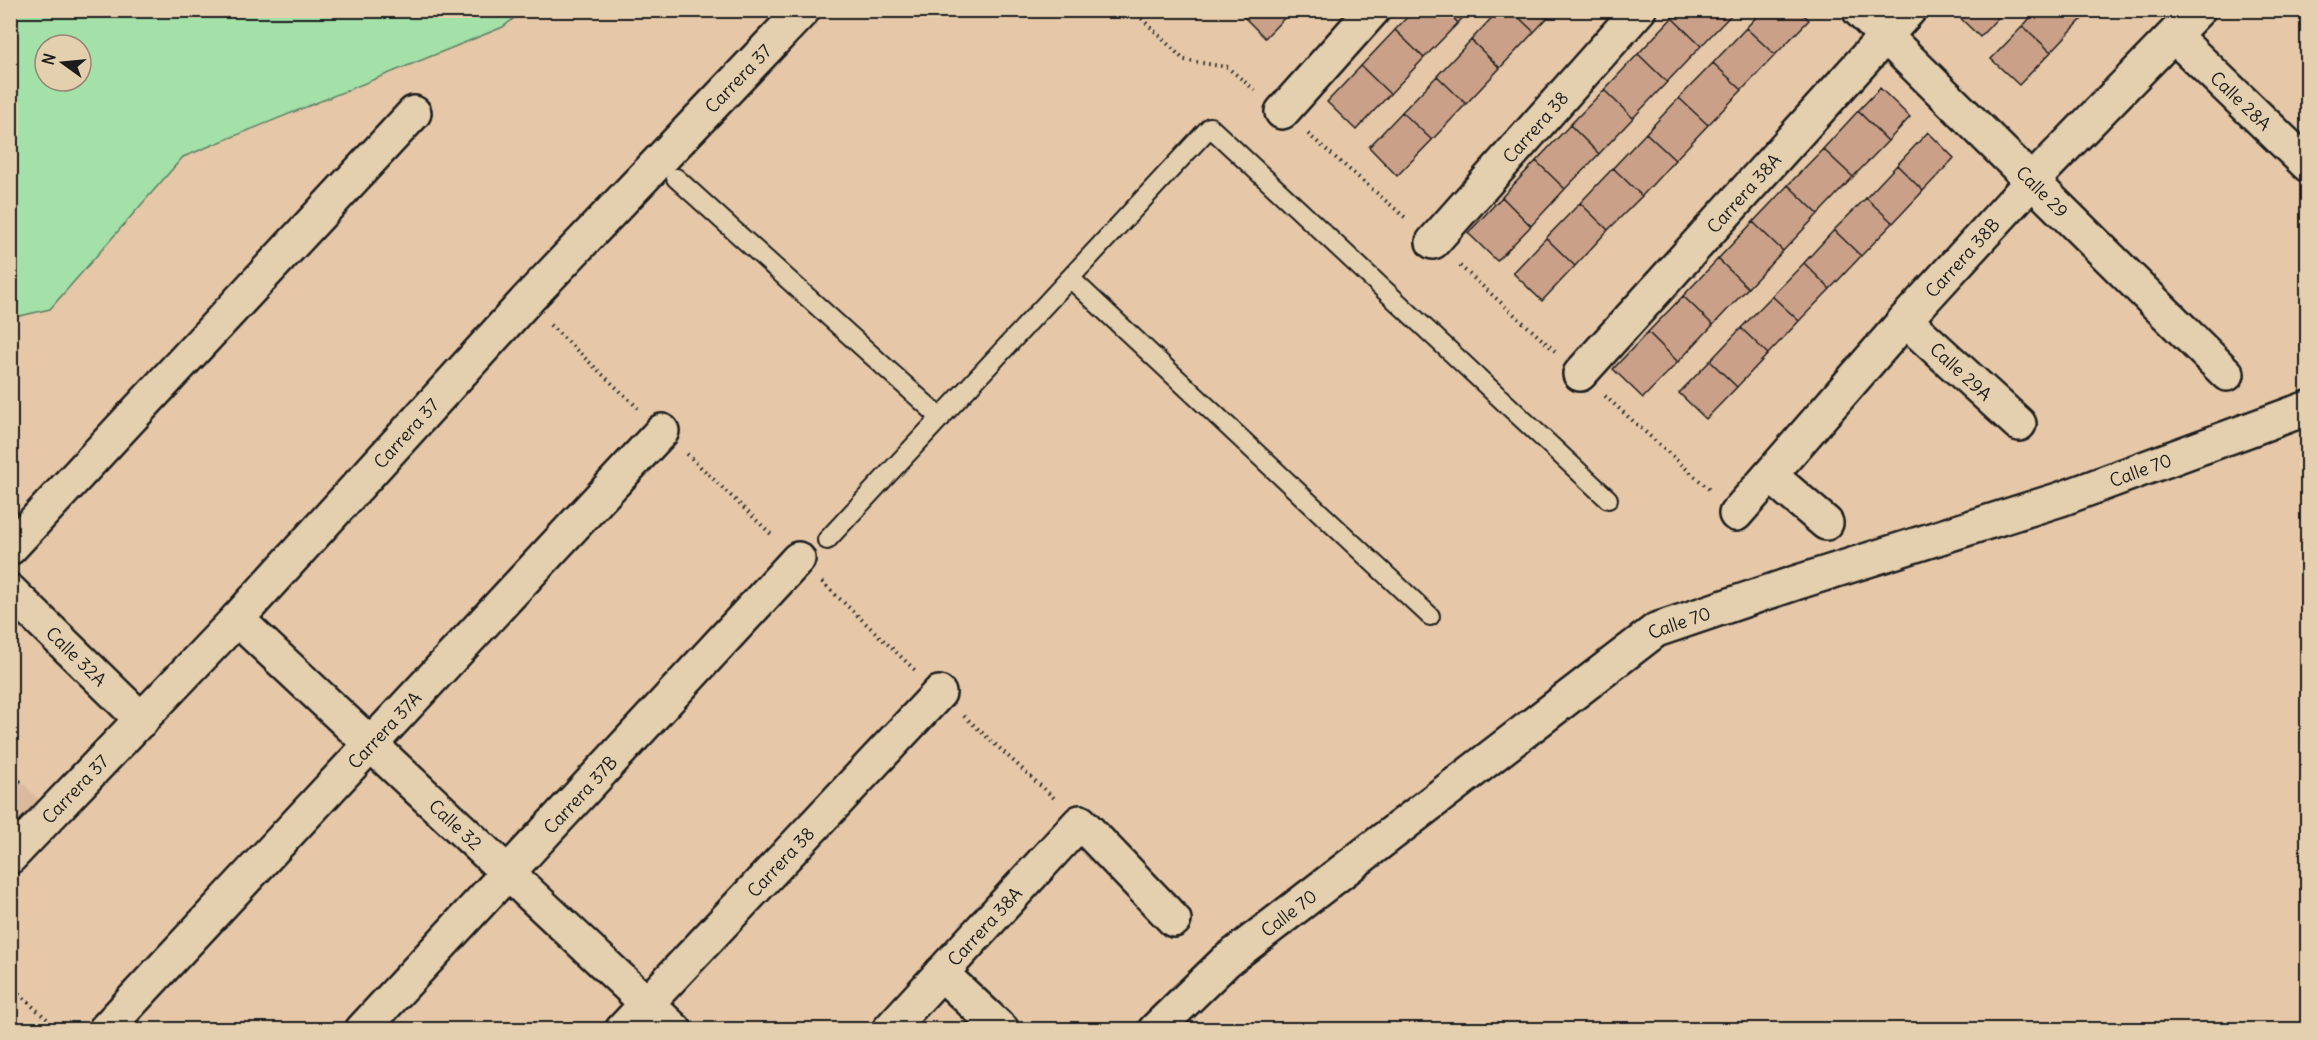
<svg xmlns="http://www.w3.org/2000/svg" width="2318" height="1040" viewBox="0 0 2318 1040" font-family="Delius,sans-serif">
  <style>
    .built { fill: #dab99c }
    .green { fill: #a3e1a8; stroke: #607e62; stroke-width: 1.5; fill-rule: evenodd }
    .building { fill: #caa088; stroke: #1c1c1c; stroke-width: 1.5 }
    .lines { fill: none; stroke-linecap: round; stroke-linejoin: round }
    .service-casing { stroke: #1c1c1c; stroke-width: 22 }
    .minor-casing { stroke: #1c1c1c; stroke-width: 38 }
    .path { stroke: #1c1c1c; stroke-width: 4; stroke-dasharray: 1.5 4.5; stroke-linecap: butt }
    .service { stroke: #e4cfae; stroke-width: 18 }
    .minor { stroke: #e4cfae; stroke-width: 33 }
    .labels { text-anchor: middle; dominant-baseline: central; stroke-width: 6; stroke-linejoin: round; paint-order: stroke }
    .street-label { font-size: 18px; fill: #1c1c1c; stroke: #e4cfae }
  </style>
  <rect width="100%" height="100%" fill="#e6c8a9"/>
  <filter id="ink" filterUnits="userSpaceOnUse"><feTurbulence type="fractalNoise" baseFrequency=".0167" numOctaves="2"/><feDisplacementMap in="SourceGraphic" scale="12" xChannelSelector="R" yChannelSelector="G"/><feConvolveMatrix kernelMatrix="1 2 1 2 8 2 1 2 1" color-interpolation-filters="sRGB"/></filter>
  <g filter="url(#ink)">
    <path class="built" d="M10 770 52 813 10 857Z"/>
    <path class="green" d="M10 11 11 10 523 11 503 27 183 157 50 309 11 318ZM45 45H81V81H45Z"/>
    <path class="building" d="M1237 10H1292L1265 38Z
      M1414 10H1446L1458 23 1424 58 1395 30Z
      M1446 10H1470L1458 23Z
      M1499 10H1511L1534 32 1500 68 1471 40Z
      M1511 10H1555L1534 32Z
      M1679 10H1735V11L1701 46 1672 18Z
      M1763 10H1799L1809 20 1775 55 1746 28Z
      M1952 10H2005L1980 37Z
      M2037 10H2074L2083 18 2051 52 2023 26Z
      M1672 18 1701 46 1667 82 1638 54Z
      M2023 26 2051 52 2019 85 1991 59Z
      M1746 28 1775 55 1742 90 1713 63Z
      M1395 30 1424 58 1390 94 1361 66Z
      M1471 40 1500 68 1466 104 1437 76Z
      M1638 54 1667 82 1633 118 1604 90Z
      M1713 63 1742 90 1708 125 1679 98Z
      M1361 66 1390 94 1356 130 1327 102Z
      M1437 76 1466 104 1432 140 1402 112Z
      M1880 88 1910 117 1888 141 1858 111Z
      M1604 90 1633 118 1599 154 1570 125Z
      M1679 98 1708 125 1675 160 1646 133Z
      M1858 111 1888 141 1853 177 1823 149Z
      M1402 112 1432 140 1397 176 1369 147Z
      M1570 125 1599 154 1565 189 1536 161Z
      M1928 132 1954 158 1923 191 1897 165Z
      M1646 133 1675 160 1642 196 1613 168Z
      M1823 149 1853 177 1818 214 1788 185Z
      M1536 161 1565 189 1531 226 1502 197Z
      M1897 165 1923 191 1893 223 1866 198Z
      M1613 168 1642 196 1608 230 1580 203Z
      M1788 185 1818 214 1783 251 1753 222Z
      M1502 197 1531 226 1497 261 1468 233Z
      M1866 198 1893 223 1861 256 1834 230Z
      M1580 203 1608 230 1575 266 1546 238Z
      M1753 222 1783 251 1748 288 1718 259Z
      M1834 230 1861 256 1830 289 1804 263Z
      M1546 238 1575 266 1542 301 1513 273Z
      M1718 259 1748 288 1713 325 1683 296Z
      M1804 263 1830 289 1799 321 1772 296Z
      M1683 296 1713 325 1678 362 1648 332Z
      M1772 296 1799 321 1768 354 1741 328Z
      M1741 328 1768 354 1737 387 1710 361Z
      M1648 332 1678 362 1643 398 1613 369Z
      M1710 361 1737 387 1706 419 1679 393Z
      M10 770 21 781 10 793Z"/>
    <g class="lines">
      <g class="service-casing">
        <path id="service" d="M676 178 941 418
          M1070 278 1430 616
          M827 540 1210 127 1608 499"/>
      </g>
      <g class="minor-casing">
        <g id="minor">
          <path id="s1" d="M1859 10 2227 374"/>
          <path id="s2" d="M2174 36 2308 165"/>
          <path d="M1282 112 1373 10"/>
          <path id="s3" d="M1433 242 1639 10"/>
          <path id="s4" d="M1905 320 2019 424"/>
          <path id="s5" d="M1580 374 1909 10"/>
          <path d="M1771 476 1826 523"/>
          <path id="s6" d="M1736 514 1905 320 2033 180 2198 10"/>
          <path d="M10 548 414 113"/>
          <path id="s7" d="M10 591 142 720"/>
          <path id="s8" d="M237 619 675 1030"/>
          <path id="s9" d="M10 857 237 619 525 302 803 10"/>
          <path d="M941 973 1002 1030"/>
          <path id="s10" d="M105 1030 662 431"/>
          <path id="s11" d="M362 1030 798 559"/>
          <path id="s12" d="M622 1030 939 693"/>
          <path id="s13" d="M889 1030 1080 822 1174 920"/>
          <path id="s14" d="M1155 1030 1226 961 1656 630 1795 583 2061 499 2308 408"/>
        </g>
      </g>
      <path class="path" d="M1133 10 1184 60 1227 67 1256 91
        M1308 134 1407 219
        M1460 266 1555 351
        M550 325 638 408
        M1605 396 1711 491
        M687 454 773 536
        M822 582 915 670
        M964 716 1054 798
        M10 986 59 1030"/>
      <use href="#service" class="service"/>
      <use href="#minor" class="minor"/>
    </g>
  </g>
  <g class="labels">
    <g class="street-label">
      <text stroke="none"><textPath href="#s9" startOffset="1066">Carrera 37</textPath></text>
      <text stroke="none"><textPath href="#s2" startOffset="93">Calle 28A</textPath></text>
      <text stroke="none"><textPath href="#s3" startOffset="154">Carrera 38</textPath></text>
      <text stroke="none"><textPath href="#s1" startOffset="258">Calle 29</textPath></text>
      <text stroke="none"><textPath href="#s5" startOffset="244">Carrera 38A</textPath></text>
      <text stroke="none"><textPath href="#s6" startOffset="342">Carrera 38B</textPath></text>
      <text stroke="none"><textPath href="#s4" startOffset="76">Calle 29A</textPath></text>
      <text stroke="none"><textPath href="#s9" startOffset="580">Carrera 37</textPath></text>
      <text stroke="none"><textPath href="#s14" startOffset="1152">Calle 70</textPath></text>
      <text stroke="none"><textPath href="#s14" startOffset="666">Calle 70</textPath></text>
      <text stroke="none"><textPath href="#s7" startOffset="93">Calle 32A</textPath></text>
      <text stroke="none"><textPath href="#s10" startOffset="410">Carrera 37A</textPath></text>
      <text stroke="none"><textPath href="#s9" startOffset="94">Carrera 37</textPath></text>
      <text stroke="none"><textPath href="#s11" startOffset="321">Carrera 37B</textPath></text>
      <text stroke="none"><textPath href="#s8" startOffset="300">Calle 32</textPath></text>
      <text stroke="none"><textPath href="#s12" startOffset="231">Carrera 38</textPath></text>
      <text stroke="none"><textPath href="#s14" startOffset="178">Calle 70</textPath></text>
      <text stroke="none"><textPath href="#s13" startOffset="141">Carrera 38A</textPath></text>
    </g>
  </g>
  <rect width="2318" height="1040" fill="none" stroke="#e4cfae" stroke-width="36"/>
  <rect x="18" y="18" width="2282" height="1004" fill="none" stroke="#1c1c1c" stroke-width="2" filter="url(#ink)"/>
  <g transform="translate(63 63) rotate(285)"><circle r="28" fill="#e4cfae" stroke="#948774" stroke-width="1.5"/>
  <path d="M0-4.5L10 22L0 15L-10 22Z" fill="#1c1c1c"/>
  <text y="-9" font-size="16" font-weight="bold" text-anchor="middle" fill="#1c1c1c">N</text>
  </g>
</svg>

==

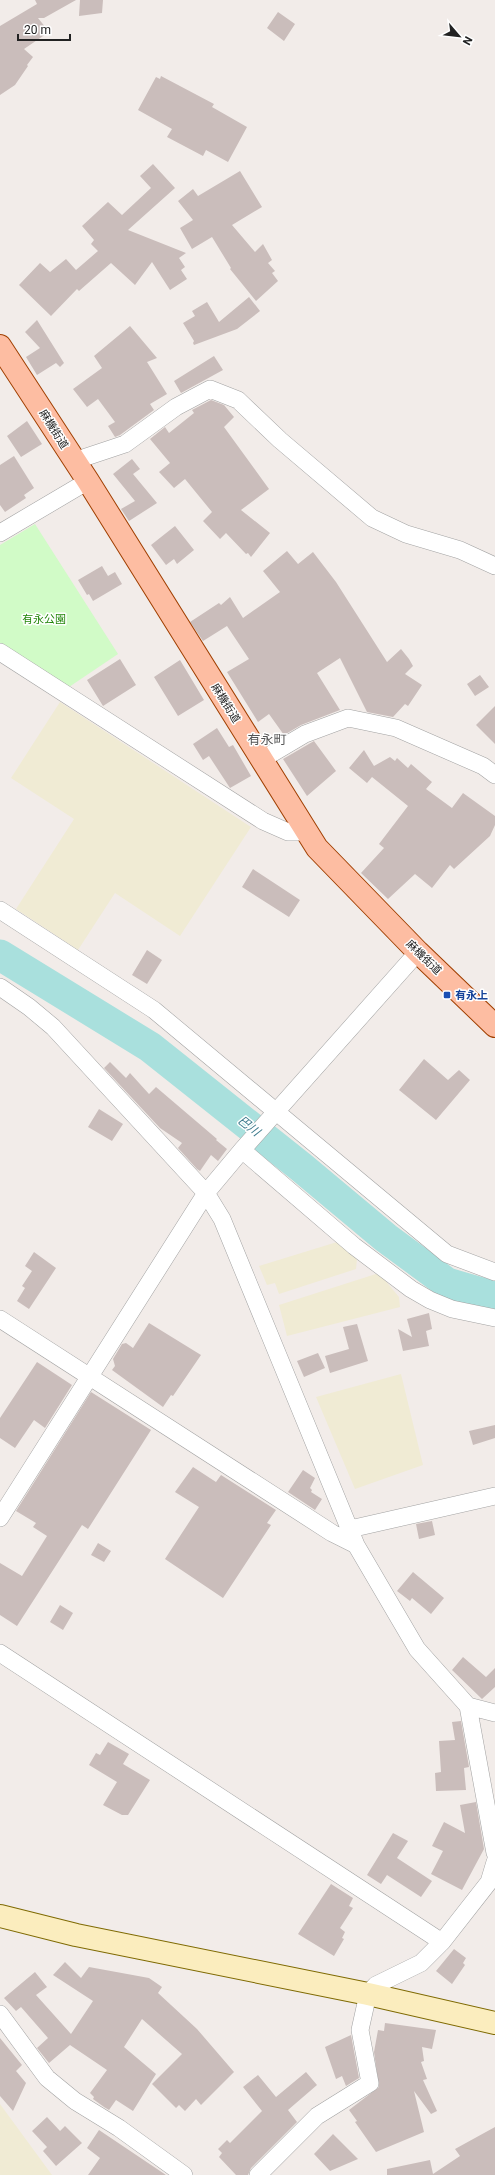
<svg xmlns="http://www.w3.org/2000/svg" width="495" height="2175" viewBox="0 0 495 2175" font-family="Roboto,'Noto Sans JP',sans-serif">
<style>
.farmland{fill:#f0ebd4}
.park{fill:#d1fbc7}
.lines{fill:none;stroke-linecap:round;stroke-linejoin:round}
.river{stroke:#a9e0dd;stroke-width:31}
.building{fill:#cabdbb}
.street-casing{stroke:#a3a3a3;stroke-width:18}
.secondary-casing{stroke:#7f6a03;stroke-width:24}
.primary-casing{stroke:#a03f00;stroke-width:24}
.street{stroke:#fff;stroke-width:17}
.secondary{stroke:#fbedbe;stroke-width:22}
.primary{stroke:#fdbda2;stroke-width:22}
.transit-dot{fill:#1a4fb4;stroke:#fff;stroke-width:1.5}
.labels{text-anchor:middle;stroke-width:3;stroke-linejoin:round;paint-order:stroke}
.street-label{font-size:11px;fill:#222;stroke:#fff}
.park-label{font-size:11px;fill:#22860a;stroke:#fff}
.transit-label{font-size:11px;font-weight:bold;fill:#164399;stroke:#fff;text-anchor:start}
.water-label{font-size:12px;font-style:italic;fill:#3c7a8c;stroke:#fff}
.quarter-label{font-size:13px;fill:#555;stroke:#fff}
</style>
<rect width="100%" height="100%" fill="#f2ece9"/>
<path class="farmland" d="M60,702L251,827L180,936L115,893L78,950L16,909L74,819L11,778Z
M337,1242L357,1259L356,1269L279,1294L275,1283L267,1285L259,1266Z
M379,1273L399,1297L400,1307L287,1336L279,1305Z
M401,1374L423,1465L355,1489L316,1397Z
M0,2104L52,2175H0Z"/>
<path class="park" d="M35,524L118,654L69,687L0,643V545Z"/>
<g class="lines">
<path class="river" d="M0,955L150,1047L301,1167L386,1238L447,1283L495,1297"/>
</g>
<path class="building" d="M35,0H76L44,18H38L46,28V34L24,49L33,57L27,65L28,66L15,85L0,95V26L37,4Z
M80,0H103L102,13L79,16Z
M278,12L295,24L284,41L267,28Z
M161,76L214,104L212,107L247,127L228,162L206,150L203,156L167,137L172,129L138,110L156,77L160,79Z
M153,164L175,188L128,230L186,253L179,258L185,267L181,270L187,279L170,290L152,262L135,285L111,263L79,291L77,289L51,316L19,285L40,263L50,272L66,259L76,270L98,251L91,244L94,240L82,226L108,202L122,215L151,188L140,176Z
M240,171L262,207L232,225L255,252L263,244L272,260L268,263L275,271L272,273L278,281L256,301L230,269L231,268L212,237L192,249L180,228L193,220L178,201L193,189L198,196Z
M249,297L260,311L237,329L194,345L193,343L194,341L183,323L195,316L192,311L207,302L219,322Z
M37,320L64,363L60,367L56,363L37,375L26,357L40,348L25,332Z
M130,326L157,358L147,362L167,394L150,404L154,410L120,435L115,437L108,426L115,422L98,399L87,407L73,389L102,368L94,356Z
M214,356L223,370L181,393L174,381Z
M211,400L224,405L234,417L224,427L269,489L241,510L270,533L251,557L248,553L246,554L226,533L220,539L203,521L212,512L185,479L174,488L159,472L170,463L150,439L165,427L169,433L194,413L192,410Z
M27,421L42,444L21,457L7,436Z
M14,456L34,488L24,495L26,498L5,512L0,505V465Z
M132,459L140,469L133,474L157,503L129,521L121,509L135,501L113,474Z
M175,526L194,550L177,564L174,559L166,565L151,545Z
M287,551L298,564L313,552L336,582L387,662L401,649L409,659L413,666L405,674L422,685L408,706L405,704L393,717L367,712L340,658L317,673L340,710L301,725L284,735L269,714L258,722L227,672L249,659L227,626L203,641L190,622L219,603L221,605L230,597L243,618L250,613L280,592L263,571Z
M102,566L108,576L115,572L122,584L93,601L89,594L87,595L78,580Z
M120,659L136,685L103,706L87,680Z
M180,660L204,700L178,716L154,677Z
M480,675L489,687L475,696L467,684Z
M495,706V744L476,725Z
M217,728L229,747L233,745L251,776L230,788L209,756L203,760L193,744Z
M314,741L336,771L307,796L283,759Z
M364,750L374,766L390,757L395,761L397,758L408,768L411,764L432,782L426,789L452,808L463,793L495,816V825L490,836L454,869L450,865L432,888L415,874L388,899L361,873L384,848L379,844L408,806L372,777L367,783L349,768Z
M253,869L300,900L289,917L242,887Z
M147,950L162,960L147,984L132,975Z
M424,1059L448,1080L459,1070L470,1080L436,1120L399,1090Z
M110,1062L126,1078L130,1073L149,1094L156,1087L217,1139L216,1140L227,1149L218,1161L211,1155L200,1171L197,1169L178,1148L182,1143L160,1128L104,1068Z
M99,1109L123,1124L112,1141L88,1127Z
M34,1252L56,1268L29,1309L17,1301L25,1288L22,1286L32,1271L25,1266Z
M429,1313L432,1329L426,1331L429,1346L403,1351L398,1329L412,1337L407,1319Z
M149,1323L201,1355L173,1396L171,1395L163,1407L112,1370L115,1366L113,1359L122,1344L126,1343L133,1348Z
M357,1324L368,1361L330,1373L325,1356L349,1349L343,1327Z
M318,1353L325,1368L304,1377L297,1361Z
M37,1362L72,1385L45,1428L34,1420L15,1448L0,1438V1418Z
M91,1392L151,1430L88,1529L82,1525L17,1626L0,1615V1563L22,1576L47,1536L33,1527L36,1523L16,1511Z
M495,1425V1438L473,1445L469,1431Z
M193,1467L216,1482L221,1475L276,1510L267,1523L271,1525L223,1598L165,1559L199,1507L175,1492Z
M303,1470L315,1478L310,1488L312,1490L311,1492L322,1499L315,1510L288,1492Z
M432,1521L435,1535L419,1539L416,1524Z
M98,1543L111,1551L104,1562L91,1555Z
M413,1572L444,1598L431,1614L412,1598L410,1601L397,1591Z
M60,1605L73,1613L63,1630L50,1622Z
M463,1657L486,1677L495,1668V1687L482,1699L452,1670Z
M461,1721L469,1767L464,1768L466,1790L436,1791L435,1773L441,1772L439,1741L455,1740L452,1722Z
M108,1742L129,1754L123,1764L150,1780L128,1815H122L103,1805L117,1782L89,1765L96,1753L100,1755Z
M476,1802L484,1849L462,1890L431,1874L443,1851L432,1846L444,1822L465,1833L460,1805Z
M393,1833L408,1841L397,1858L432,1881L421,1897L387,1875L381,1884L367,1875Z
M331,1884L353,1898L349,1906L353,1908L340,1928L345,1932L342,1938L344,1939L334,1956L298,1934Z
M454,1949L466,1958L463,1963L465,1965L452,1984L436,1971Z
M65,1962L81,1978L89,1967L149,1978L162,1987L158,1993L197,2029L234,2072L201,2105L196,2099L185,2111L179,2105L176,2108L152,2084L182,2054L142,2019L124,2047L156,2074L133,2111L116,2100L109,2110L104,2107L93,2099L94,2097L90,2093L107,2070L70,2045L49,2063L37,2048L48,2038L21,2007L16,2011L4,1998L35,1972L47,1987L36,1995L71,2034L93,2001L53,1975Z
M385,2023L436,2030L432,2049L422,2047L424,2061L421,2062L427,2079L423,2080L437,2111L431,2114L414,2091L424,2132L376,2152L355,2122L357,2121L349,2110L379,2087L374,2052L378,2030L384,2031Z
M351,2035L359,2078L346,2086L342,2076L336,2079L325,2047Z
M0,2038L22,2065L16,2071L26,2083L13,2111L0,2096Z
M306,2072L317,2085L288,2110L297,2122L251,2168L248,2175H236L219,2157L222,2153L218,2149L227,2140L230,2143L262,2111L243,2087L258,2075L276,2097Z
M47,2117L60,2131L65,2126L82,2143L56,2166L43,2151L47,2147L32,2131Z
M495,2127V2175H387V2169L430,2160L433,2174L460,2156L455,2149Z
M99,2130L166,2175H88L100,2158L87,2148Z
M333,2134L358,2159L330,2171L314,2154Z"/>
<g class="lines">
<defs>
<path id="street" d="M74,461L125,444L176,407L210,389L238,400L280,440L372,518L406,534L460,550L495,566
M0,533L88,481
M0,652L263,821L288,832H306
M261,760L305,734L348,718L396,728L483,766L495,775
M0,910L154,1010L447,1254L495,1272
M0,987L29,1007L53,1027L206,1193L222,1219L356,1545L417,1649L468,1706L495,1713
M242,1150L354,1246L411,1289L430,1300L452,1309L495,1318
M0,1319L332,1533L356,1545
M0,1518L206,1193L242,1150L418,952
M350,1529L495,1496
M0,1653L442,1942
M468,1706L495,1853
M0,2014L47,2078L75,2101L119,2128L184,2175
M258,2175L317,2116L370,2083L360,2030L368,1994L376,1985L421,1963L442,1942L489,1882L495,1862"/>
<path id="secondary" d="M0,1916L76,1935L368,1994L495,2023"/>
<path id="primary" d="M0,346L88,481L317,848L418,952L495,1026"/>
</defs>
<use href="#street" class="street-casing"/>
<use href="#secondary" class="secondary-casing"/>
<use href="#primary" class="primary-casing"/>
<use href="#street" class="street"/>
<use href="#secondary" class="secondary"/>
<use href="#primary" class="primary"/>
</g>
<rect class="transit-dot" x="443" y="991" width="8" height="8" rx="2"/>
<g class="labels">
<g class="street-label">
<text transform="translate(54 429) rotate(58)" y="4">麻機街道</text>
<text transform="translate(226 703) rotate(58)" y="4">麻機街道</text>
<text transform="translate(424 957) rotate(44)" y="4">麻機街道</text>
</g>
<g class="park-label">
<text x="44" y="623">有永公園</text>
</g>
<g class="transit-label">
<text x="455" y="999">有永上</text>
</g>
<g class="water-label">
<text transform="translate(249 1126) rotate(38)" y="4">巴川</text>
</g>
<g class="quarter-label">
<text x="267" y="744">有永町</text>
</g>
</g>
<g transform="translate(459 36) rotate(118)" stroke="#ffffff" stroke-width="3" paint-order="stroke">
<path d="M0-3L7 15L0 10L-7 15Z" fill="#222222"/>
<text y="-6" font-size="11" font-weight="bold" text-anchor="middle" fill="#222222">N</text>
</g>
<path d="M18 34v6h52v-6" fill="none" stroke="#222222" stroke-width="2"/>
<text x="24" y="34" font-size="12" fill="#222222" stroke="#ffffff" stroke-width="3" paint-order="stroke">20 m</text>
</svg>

#### [Exercise description]
With the line that has "#e4cfae; stroke-width: 33" as the first and the line that has "2 1 2 8 2 1" as the last, repeat exactly that run of lines above and no more.

#### [Response to this task]
    .minor { stroke: #e4cfae; stroke-width: 33 }
    .labels { text-anchor: middle; dominant-baseline: central; stroke-width: 6; stroke-linejoin: round; paint-order: stroke }
    .street-label { font-size: 18px; fill: #1c1c1c; stroke: #e4cfae }
  </style>
  <rect width="100%" height="100%" fill="#e6c8a9"/>
  <filter id="ink" filterUnits="userSpaceOnUse"><feTurbulence type="fractalNoise" baseFrequency=".0167" numOctaves="2"/><feDisplacementMap in="SourceGraphic" scale="12" xChannelSelector="R" yChannelSelector="G"/><feConvolveMatrix kernelMatrix="1 2 1 2 8 2 1 2 1" color-interpolation-filters="sRGB"/></filter>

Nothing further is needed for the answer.